At a banquet given to Catherine de Medici by the City of Paris in 1549, 30 peacocks, 21 swans, 33 pheasants, 13 partridges, 9 storks, 33 turkeys, 33 flamingoes, 33 geese, 80 spring chickens, 90 quail, 99 pigeons and 99 doves were consumed.

Let me say no more. There was no Birdlife then.

Dessert that evening was a frothy Mont Blanc followed by coffee and petit fours. 

Appropriate Italian wines were served.

 Thankfully it was not a huge meal but well balanced and satisfying. This was a blessing with Christmas just round the corner when it is difficult to escape over indulging.

Marino Egisto Paolucci who has been informally pronounced poet laureate of the Accademia recited in his elegant way, his latest creation: Cera: una volta.

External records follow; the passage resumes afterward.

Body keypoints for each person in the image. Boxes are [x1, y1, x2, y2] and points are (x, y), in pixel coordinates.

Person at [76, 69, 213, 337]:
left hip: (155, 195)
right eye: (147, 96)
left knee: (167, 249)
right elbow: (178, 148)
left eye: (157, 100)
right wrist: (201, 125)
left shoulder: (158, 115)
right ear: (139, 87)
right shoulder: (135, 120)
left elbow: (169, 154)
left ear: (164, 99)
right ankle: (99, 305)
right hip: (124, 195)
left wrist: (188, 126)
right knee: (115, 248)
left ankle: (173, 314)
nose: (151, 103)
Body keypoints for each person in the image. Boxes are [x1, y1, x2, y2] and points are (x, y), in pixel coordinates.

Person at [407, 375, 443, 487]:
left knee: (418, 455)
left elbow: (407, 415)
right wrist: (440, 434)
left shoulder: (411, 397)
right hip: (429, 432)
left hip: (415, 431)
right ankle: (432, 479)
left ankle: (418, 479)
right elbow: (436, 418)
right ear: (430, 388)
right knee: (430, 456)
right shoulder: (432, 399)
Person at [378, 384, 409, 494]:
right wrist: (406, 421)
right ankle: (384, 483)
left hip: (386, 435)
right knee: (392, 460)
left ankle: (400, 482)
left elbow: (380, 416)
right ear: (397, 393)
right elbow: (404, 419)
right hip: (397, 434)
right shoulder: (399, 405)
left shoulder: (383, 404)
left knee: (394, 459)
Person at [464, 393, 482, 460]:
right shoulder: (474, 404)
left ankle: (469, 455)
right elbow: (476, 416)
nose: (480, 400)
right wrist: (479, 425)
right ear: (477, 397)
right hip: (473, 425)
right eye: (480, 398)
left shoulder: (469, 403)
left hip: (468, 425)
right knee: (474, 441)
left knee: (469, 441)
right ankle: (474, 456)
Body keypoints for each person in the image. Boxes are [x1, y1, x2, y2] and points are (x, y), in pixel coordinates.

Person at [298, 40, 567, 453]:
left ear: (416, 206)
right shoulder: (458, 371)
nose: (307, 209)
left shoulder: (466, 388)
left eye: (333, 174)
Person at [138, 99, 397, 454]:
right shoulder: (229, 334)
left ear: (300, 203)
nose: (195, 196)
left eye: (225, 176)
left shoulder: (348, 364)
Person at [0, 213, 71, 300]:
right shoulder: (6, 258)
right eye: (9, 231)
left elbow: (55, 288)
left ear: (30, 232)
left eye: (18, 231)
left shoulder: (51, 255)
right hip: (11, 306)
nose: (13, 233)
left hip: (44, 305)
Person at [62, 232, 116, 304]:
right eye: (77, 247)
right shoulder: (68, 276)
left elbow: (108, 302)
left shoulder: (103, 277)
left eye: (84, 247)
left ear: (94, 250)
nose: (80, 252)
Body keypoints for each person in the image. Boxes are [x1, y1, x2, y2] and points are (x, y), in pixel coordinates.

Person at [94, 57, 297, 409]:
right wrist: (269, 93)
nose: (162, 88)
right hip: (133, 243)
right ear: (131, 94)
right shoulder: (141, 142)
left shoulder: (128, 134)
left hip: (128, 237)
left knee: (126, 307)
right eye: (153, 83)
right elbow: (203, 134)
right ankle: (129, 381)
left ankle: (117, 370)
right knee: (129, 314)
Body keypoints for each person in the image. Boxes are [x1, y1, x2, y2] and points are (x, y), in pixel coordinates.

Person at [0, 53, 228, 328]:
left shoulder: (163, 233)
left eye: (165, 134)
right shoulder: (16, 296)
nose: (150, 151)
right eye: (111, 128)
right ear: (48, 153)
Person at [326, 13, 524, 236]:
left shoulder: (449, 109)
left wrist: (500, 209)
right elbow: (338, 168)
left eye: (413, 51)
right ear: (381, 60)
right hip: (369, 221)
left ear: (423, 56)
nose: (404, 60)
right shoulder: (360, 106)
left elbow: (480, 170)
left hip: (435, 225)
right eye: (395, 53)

"The objective of these events is to promote the wine and food heritage of an Italy which is second to none when it comes to civilisation, beauty and that pinch of disorderliness which makes the genius of Italy so unique," the delegate for Malta, Massimiliana Tomaselli, told us. What she did not tell us was that she had overseen everything before dinner took place - the flowers, the table settings making sure that everything was going well in the kitchen. She is not one to tolerate sloppiness.

I can only say Brava, nay, Bravissima.

A last word: I take my hat off to Chef Gordon Amato of the Corinthia Group and his team who managed a perfectly synchronized and delicious meal for some 60 demanding and knowledgeable diners.